OpenAI et Nvidia scellent un partenariat de 100 milliards de dollars pour bâtir l’infrastructure de l’IA

Le partenariat entre OpenAI, la start-up la plus en vue dans le domaine de l’intelligence artificielle, et Nvidia, leader incontesté des processeurs graphiques (GPU), a franchi une nouvelle étape. Ce lundi, à la veille d’un déplacement à Abilene au Texas, Sam Altman, le patron d’OpenAI, et Jensen Huang, le dirigeant de Nvidia, ont conclu un accord historique évalué à 100 milliards de dollars, visant à construire ensemble la prochaine génération d’infrastructures pour l’IA.
Ce montage financier d’envergure vise à soutenir la fabrication massive de centres de données ultra-puissants, clés du développement des modèles d’intelligence artificielle générative. Nvidia s’engage à investir en plusieurs tranches de 10 milliards de dollars dans OpenAI, tout en fournissant ses processeurs de dernière génération, indispensables aux opérations de calcul intensif.
La collaboration entre les deux entreprises, déjà bien établie depuis plusieurs années, se renforce ainsi considérablement. À ce jour, Nvidia est une pièce maîtresse dans l’arsenal technologique d’OpenAI, grâce à sa gamme de GPU utilisés notamment par ChatGPT. Ce nouveau partenariat est un jalon majeur dans la recomposition du secteur, où le poids technologique et financier se concentre autour de ces deux acteurs.

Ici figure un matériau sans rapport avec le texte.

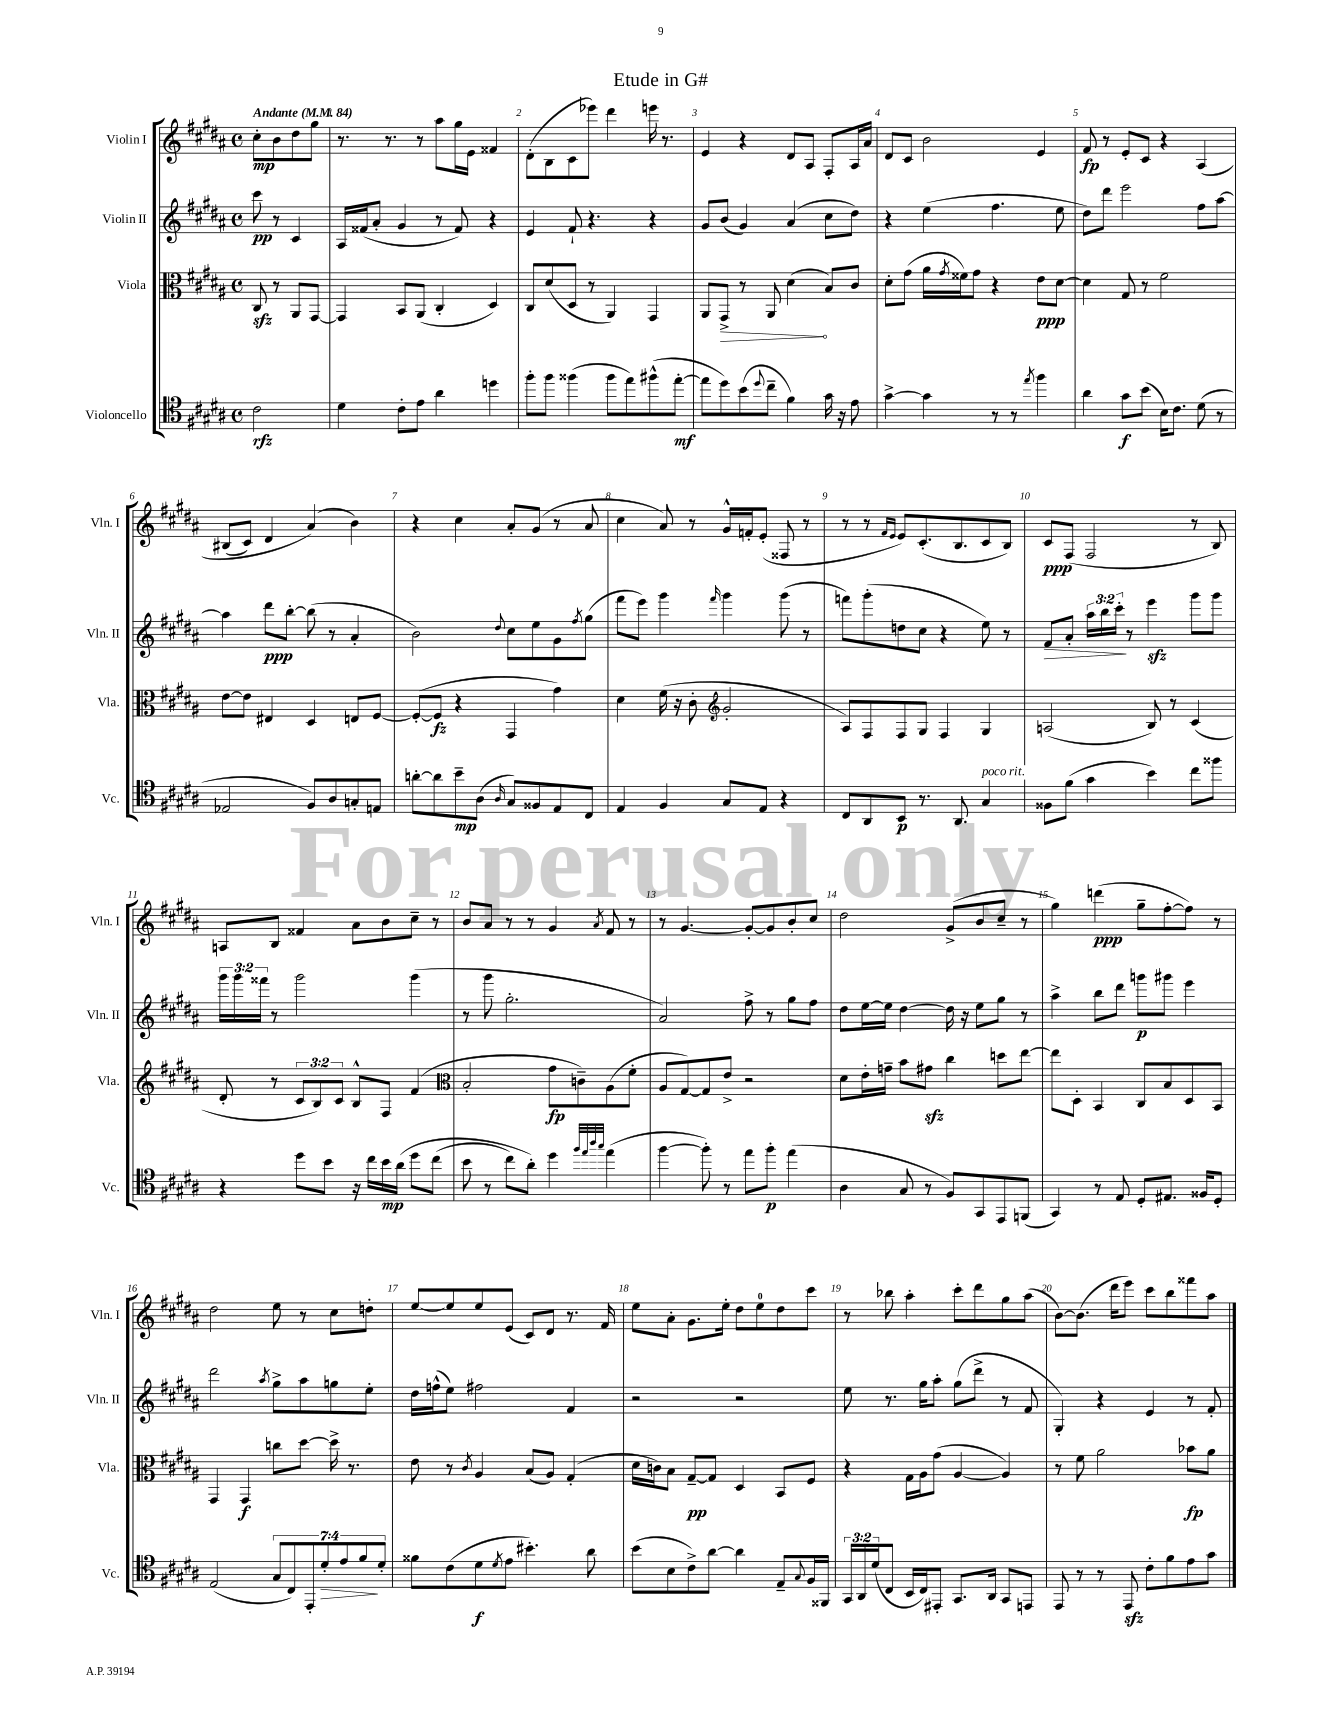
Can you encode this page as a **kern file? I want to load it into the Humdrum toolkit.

**kern	**kern	**kern	**kern
*staff4	*staff3	*staff2	*staff1
*clefC4	*clefC3	*clefG2	*clefG2
*k[f#c#g#d#a#]	*k[f#c#g#d#a#]	*k[f#c#g#d#a#]	*k[f#c#g#d#a#]
*M4/4	*M4/4	*M4/4	*M4/4
*met(c)	*met(c)	*met(c)	*met(c)
*MM84	*MM84	*MM84	*MM84
2c#\	8C#/	8ccc#\	8cc#'\L
.	8r	8r	8b\
.	8AA#/L	4c#/	8dd#\
.	[8GG#/J	.	8gg#\J
=	=	=	=
4d#\	4GG#/]	16A#/LL	8.r
.	.	(16f##/J	.
.	.	8a#'/J	.
.	.	.	8.r
8c#'\L	8BB/L	4g#/	.
8e\J	(8AA#/J	.	8r
4a#\	4C#'/	8r	8aa#\L
.	.	8f##/)	16gg#\L
.	.	.	16e\JJ
4dd\	4D#/)	4r	4f##/
=	=	=	=
8ff#'\L	8C#/L	4e/	(8d#'\L
8ff#\J	(8d#/	.	8B\
(4ff##\	8D#/J	8f#`/	8c#\
.	8r	4.r	8eee-\J)
8ff##\L	4AA#/)	.	4ddd#\
8ee\)	.	.	.
(8ff#^^\	4GG#/	4r	16eee\
.	.	.	8.r
[8ee'\J	.	.	.
=	=	=	=
8ee\]L	8AA#/L	8g#/L	4e/
8dd#\)	8GG#^/J	(8b/J	.
(8b\	8r	4g#/)	4r
8qqdd#/	.	.	.
8cc#~\J	8AA#/	.	.
4f#\)	(4d#\	(4a#/	8d#/L
.	.	.	8A#/J
16g#\	8B/L)	8cc#\L	8F#'/L
16r	.	.	.
8e\	8c#/J	8dd#\J)	16A#/L
.	.	.	16a#/JJ
=	=	=	=
[4g#^\	8d#'\L	4r	8d#/L
.	(8g#\J	.	8c#/J
4g#\]	16a#\LL	(4ee\	2b\
.	8qg#/	.	.
.	16f##\J)	.	.
.	8g#\J	.	.
8r	4r	4.ff#\	.
8r	.	.	.
8qee/	.	.	.
4ff#\	8e\L	.	4e/
.	[8d#\J	8ee\	.
=	=	=	=
4a#\	4d#\]	8dd#\L)	8f#/
.	.	8ddd#\J	8r
8g#\L	8G#/	2eee\	8e'/L
(8b\J	8r	.	8c#/J
16B\LK)	2f#\	.	4r
8.c#\J	.	.	.
(8d#\	.	8ff#\L	&(4A#/
8r	.	[8aa#\J	.
=	=	=	=
2E-/	[8e\L	4aa#\]	(8B#/L
.	8e\]J	.	8c#/J)
.	4E#/	8ddd#\L	4d#/
.	.	[8bb'\J	.
8F#/L)	4D#/	(8bb\]	(4a#/&)
8A#/	.	8r	.
8G'/	8E/L	4a#'/	4b\)
8E/J	[8F#/J	.	.
=	=	=	=
[8a'\L	(8F#'/_L	2b\)	4r
8a\]	8F#/]J	.	.
8b~\	4r	.	4cc#\
(8A#\J	.	.	.
16qqA#/	.	8qqdd#/	.
8G#/L)	4GG#/	8cc#\L	8a#'/L
8F##/	.	8ee\	(8g#/J
8E/	4g#\)	8g#\	8r
.	.	8qff#/	.
8C#/J	.	(8gg#\J	8a#/
=	=	=	=
4E/	4d#\	8fff#\L	4cc#\
.	.	8eee\J)	.
4F#/	(16f#\	4ggg#\	8a#/)
.	16r	.	.
.	8c#'\	.	8r
*	*clefG2	*	*
.	.	16qqfff#/	.
8G#/L	2g#'/	4ggg#\	16g#^^/LL
.	.	.	16f'/J
8E/J	.	.	(8e'/J
4r	.	(8ggg#\	8F##/
.	.	8r	8r
=	=	=	=
8C#/L	8A#/L)	8fff\L)	8r
8AA#/	8F#/	(8ggg#'\	8r
.	.	.	16qqf#/LL
.	.	.	16qqe/JJ
8BB/J	8F#/	8dd\	8e/L)
8.r	8G#/J	8cc#\J	(8.c#'/
.	4F#/	4r	.
8.AA#/	.	.	8.B/
4G#/	4G#/	8ee\)	8c#/
.	.	8r	8B/J)
=	=	=	=
8F##\L	(2A/	8f#/L	8c#/L
(8f#\J	.	8a#'/J	(8F#/J
4g#\	.	24aa#\LL	2F#/
.	.	24bb\	.
.	.	24ccc#'\JJ	.
.	.	8r	.
4b\)	8B/)	4eee\	.
.	8r	.	.
8cc#\L	(4c#/	8ggg#\L	8r
8ff##\J	.	8ggg#\J	8B/)
=	=	=	=
4r	8d#'/	24ggg#\LL	8A/L
.	.	24ggg#\	.
.	.	24fff##\JJ	.
.	8r	8r	8B/J
8dd#\L	12c#/L	2ggg#\	4f##/
.	12B/)	.	.
8b\J	.	.	.
.	12c#/J	.	.
16r	8B^^/L	.	8a#\L
16cc#\LL	.	.	.
16b\	8F#/J	.	8b\
&(16a#\JJ	.	.	.
8dd#\L	(4f#/	(4ggg#\	8cc#~\J
(8cc#\J	.	.	8r
=	=	=	=
*	*clefC3	*	*
8b\	2B'/	8r	8b/L
8r	.	8ggg#\	8a#/J
8cc#\L)	.	2.gg#'\	8r
8a#'\J&)	.	.	8r
4dd#\	8g#\L	.	4g#/
.	8c~\)	.	.
32qqff#/LLL	.	.	.
32qqee/	.	.	.
32qqaa#/	.	.	.
32qqgg#/JJJ	.	.	8qa#/
(4ee\	(8A#\	.	8f#/
.	8f#'\J	.	8r
=	=	=	=
[4ff#\	8A#/L	2a#/)	8r
.	[8G#/)	.	[4.g#/
8ff#'\])	8G#/]	.	.
8r	8e^/J	.	.
8ee\L	2r	8ff#^\	8g#'/_L
8ff#'\J	.	8r	8g#/]
(4ee\	.	8gg#\L	8b'/
.	.	8ff#\J	8cc#/J
=	=	=	=
4A#\	8d#\L	8dd#\L	2dd#\
.	16e'\L	[16ee\L	.
.	16g~\JJ	16ee\]JJ	.
8G#/	8b\L	[4dd#\	.
8r	8g#\J	.	.
8F#/L)	4cc#\	16dd#\]	(8g#^/L
.	.	16r	.
8GG#/	.	8ee\L	8b/
8EE/	8dd\L	8gg#\J	8cc#~/J
(8FF/J	[8ee\J	8r	8r
=	=	=	=
4GG#/)	8ee\]L	4aa#^\	4gg#\)
.	8D#'\J	.	.
8r	4BB/	8bb\L	(4ddd\
8E/	.	8ddd#\J	.
8D#'/L	8C#/L	8ggg\L	8gg#~\L
8.E#/J	8B/	8ggg#\J	[8ff#'\
.	8D#/	4eee\	8ff#\]J)
16F##/LK	.	.	.
8D#'/J	8BB/J	.	8r
=	=	=	=
(2E/	4GG#/	2ddd#\	2dd#\
.	4GG#/	.	.
.	.	8qaa#/	.
14G#/L	8cc\L	8gg#^\L	8ee\
14C#/)	.	.	.
.	[8dd#\J	8aa#\	8r
14EE'/	.	.	.
14d#'/	.	.	.
.	16dd#^\]	8gg\	8cc#\L
14e/	.	.	.
.	8.r	.	.
14f#/	.	.	.
.	.	8ee'\J	8dd'\J
14d#'/J	.	.	.
=	=	=	=
8f##\L	8e\	16dd#\LL	[8ee/L
.	.	(16ff^^\J	.
(8c#\	8r	8ee\J)	8ee/]
.	8qc#/	.	.
8d#\	4A#/	2ff#\	8ee/
8qd#/	.	.	.
8e\J	.	.	(8e/J
4.b#'\)	(8B/L	.	8c#/L)
.	8A#/J)	.	8d#/J
.	(4G#'/	4f#/	8.r
8a#\	.	.	.
.	.	.	16f#/
=	=	=	=
(8b\L	16d#\LL	2r	8ee\L
.	16c\J)	.	.
8B\	8B\J	.	8a#'\J
8c#^\)	[8G#~/L	.	8.g#\L
[8a#\J	8G#/]J	.	.
.	.	.	16ee'\Jk
4a#\]	4D#/	2r	8dd#\L
.	.	.	8ee\
8E~/L	8BB/L	.	8dd#\
8qqG#/	.	.	.
16F#/L	8F#/J	.	8ccc#\J
16FF##/JJ	.	.	.
=	=	=	=
24GG#/LL	4r	8ee\	8r
24AA#/	.	.	.
(24d#/J	.	.	.
8C#/J	.	8.r	8bb-\
16BB/LL	16G#\LL	.	4aa#'\
16C#/J)	16A#\J	16gg#\LK	.
8EE#'/J	(8g#\J	8aa#'\J	.
8.GG#/L	[4A#/	(8gg#\L	8ccc#'\L
.	.	8ddd#^\J	8ddd#\
16AA#/Jk	.	.	.
8GG#/L	4A#/])	8r	8gg#\
8EE/J	.	8f#/	(8aa#\J
=	=	=	=
8EE/	8r	4G#'/)	[8b\L)
8r	8f#\	.	(8.b\]J
8r	2a#\	4r	.
.	.	.	16ddd#\LK
8EE/	.	.	8eee\J)
8c#'\L	.	4e/	8ccc#\L
8f#\	.	.	8bb\
8e\	8b-\L	8r	8fff##\
8g#\J	8a#\J	8f#'/	8aa#\J
==	==	==	==
*-	*-	*-	*-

Sam Altman a indiqué lors d’un entretien que les prochains mois seront cruciaux : « OpenAI doit exceller dans la recherche en IA, créer des produits qui séduisent et relever un défi sans précédent sur le plan infrastructurel ». Ce partenariat sera au cœur de cette montée en puissance.
Si Nvidia devient le partenaire privilégié d’OpenAI pour la fourniture de matériel, cette relation n’est pas exclusive. OpenAI continue de collaborer avec d’autres géants du cloud comme Microsoft, qui reste un acteur majeur malgré une information rapportée tardivement concernant cet accord. La firme continue aussi à s’appuyer sur des alliances stratégiques, notamment avec Oracle et SoftBank dans le cadre du projet Stargate. Lancé au début de l’année et soutenu par plusieurs acteurs internationaux, Stargate vise à bâtir l’infrastructure IA de demain et réunit désormais tous les grands contrats de capacité de calcul d’OpenAI.
L’enjeu est colossal puisque l’objectif est d’atteindre une capacité installée de 10 gigawatts, avec un calendrier visant à mettre en service les premiers centres dès la deuxième moitié de l’année prochaine. Une étude approfondie de centaines de sites potentiels en Amérique du Nord a été menée, en fonction de critères essentiels comme l’accès à l’énergie, la faisabilité administrative et les conditions financières.
Enfin, au-delà de ces performances matérielles, OpenAI envisage de devenir un acteur direct du cloud en proposant ses propres services. Cela pourrait bouleverser l’équilibre actuel dominé par Amazon Web Services, Microsoft Azure et Google Cloud, confirmant l’ambition d’OpenAI de maîtriser tous les maillons de la chaîne technologique et financière.
Points à retenir
- L’accord de 100 milliards de dollars entre OpenAI et Nvidia marque un tournant stratégique dans le secteur de l’IA.
- Nvidia investira par tranches successives de 10 milliards, avec une valorisation progressive d’OpenAI en fonction des étapes.
- La collaboration prolonge une histoire commune depuis 2016, quand Nvidia a livré son premier supercalculateur à OpenAI.
- Le projet Stargate fédère désormais plusieurs partenaires majeurs autour d’une infrastructure mondiale pour l’intelligence artificielle.
- OpenAI reste vigilant à conserver une certaine souplesse en collaborant aussi avec d’autres fournisseurs cloud et concepteurs de puces.
- L’ambition d’OpenAI s’étend au-delà du développement de l’IA, en envisageant une entrée sur le marché du cloud computing.
- La localisation et la mise en service des infrastructures sont soumises à de nombreux critères, notamment énergétiques et réglementaires.
En fin de compte, on assiste à la montée en puissance d’un duo technologique et financier incontournable, qui reste à la croisée des chemins entre innovation disruptive et défi industriel de très grande ampleur. Et il faudra garder un œil sur ce partenariat, non seulement pour ce qu’il promet en termes de technologies d’avenir, mais aussi pour les conséquences potentielles sur le paysage mondial du cloud et de l’IA. Comme on dit, lorsque deux géants déplacent autant d’argent, ce n’est jamais juste pour faire joli dans le décor. À suivre, sans modération.